Source texts of formatted documents
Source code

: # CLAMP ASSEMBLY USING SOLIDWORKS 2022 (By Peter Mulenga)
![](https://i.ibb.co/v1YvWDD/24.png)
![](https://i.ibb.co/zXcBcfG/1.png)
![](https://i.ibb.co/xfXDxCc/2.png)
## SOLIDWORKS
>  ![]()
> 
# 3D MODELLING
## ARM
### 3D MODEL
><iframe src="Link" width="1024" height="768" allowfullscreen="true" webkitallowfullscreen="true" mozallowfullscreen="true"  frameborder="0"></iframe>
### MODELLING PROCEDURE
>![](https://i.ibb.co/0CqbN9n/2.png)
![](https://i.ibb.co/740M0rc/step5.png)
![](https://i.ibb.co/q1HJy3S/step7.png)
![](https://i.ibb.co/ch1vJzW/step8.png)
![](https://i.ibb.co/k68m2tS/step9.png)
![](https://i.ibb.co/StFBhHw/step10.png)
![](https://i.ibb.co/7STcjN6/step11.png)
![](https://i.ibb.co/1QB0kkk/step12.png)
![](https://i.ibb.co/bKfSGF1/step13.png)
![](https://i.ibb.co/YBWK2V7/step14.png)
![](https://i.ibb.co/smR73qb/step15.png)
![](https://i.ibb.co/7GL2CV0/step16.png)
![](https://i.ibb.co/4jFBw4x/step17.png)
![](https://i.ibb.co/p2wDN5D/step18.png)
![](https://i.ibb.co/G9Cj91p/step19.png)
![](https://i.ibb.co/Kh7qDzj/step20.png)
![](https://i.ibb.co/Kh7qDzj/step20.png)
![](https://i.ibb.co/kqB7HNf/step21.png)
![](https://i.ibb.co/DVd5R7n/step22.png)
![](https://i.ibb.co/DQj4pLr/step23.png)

* **WHAT YOU SHOULD DO**
Copy every record exactly, leaving each line intact.

* **TASK OUTPUT**
Source code

: # CLAMP ASSEMBLY USING SOLIDWORKS 2022 (By Peter Mulenga)
![](https://i.ibb.co/v1YvWDD/24.png)
![](https://i.ibb.co/zXcBcfG/1.png)
![](https://i.ibb.co/xfXDxCc/2.png)
## SOLIDWORKS
>  ![]()
> 
# 3D MODELLING
## ARM
### 3D MODEL
><iframe src="Link" width="1024" height="768" allowfullscreen="true" webkitallowfullscreen="true" mozallowfullscreen="true"  frameborder="0"></iframe>
### MODELLING PROCEDURE
>![](https://i.ibb.co/0CqbN9n/2.png)
![](https://i.ibb.co/740M0rc/step5.png)
![](https://i.ibb.co/q1HJy3S/step7.png)
![](https://i.ibb.co/ch1vJzW/step8.png)
![](https://i.ibb.co/k68m2tS/step9.png)
![](https://i.ibb.co/StFBhHw/step10.png)
![](https://i.ibb.co/7STcjN6/step11.png)
![](https://i.ibb.co/1QB0kkk/step12.png)
![](https://i.ibb.co/bKfSGF1/step13.png)
![](https://i.ibb.co/YBWK2V7/step14.png)
![](https://i.ibb.co/smR73qb/step15.png)
![](https://i.ibb.co/7GL2CV0/step16.png)
![](https://i.ibb.co/4jFBw4x/step17.png)
![](https://i.ibb.co/p2wDN5D/step18.png)
![](https://i.ibb.co/G9Cj91p/step19.png)
![](https://i.ibb.co/Kh7qDzj/step20.png)
![](https://i.ibb.co/Kh7qDzj/step20.png)
![](https://i.ibb.co/kqB7HNf/step21.png)
![](https://i.ibb.co/DVd5R7n/step22.png)
![](https://i.ibb.co/DQj4pLr/step23.png)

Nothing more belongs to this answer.